Stonewood, designed by Breathe Architecture sits on a charming tree-lined street in Melbourne's inner-north suburb, Northcote. Like much of the area, the street has heritage status. While there are a few period homes on the street, many are more modern 1950s and 1960s era homes. The heritage overlay makes gaining a planning permit more difficult, but an architect like Breathe has a number of strategies they can use to gain approval for a new home in a heritage area…
The original building on the site was an early twentieth century timber in very poor condition. It would have been difficult and expensive to restore and the couple and their three children who bought the site wanted to pull it down and build a new house. This created resistance from the local council, but Breath Architecture were able to win them over with a design that was sensitive to the area and referenced a period home in the street.
An old bluestone house just down the street provided the inspiration for Stonewood. The front of the two story 1850s home isn't visible from the street, it had provided the basis for the heritage overlay in the street.
The new two story house makes numerous references to its old bluestone neighbour.
- The new home is set back five meters from the street to align with its bluestone neighbour.
- Form and scale of the new home matches the bluestone home, but has been modified to meet ResCode (a Victorian planning code)
- Constructed from Sugar Gum 'bricks' which match the dimensions of the old bluestone home.
- Windows have the same proportions, but are framed in steel rather than timber.
- To complete the picture, the rear of the home is clad in charred timber -- a modern take on the timber lean-to on many early Victorian homes.
The plan of the home is simple and efficient. The kitchen and living areas are at ground level, facing onto a large deck area created thanks to the generous five meter setback. Upstairs, this "egalitarian family" have four equal sized bedrooms. The bedrooms are separate, but there are internal opening which provide glimpses and connections between bedrooms and the shared spaces of the home. This has allowed the twins to create a pulley system to transport things to each other from their respective bedrooms.

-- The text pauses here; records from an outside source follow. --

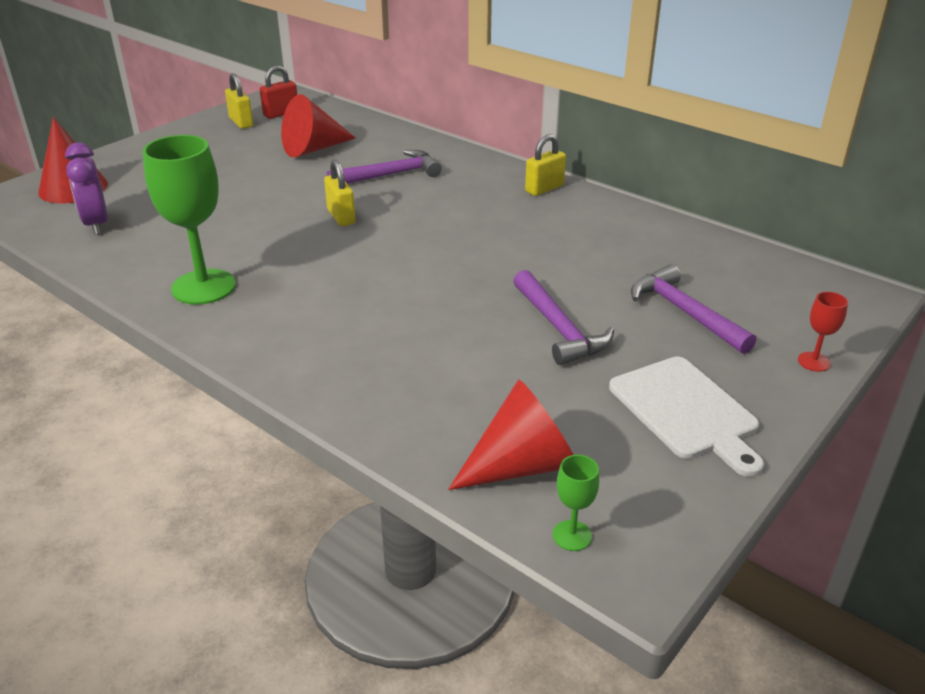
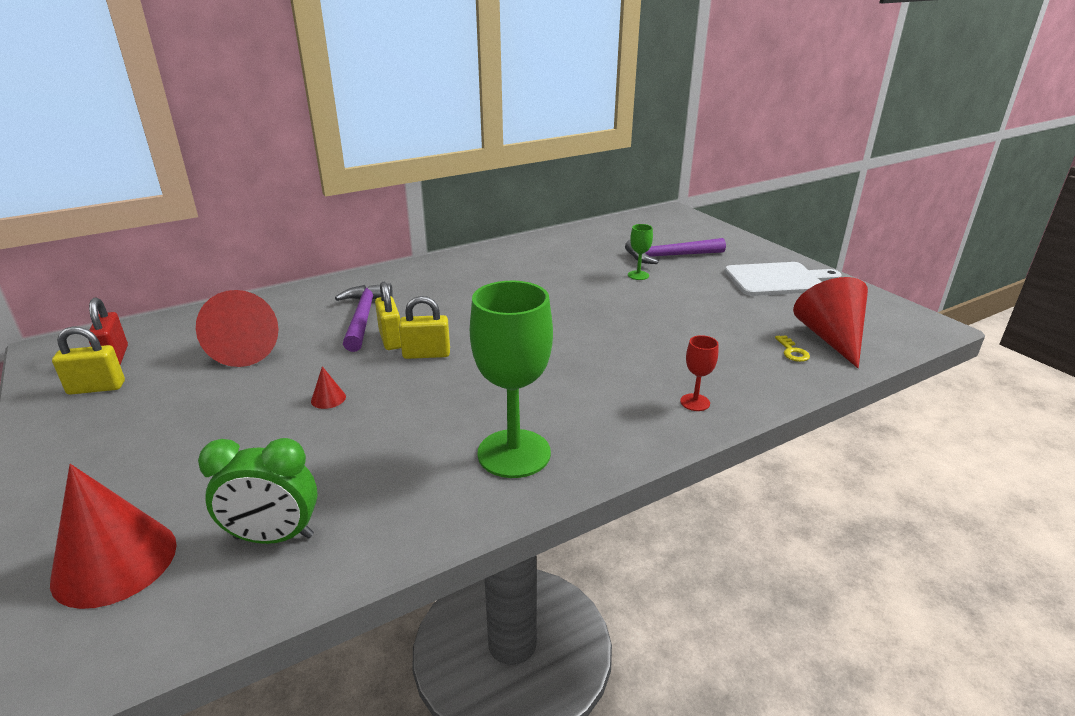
camera: 70 degrees left, 5 degrees down
purple clock [65,143,108,235] -> green clock [198,438,318,544]
purple hammer [513,270,614,365] -> none
yellow padlock [525,134,566,196] -> yellow padlock moved to [375,282,401,350]
green goblet [553,455,599,551] -> green goblet moved to [628,224,653,280]
red goblet [798,292,848,372] -> red goblet moved to [680,335,718,411]
none -> red cone [311,366,346,409]
none -> yellow key [775,335,810,362]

One of the owners, a composer, required a separate music room. The music room is connected to the living area, but separated by a large sliding timber door. When left open this increases the sense of space in the home. Built-in shelves behind the door serve a double purpose, not such providing storage, but creating a sound buffer as well.
Carving the Interior
The owners showed the architects an image of Michelangelo's Quattro Prigioni as inspiration for their ideal home. Breathe Architecture used this image to create a sense of the interior being carved from its materials. The kitchen bench, the master bedroom balcony and a reading nook under the stair all share a sense that they've been chiseled out of surrounding materials.

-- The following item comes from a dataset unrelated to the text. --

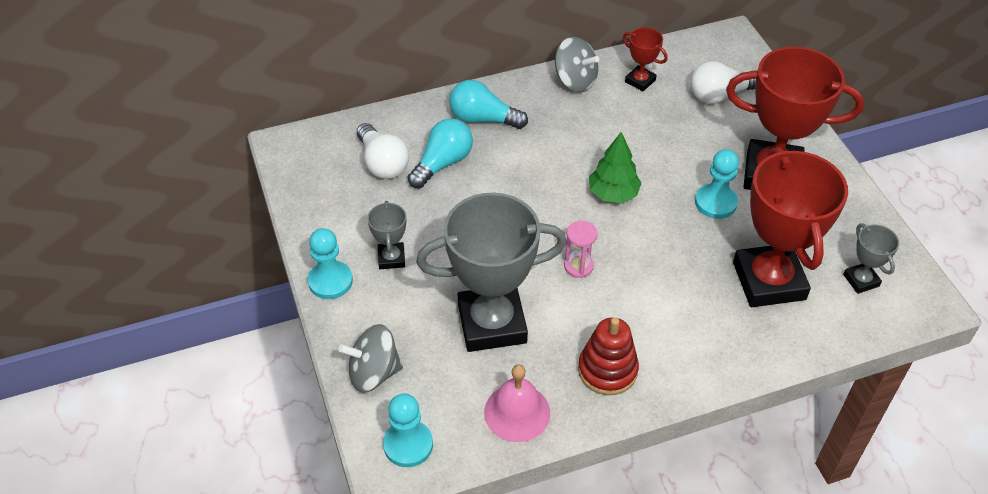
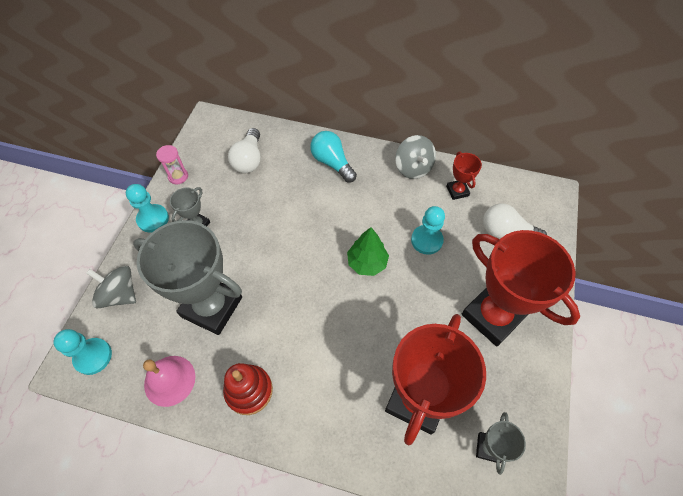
camera: 35 degrees right, 10 degrees up
turquoise light bulb [408,118,473,188] -> none
pink hourglass [564,221,598,278] -> pink hourglass moved to [156,145,188,184]
turquoise pawn [695,149,739,219] -> turquoise pawn moved to [411,206,445,255]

The front garden is not an area that typically gets much playtime in Australian homes, but at Stonewood it is central to the entertainment and playspace of the home. The area is generous -- thanks to that five meter setback. And rather than feeling exposed, timber screens matching the home's exterior can be opened to create a private space.
Stonewood cleverly balances the need for modern housing with a respect for the past. While the heritage value of this particular street could be brought into question, the architects have used what is significant in the street as inspiration and justification for a new home. And it shows. Stonewood feels humble and modest -- and right at home next to its bluestone neighbour down the road.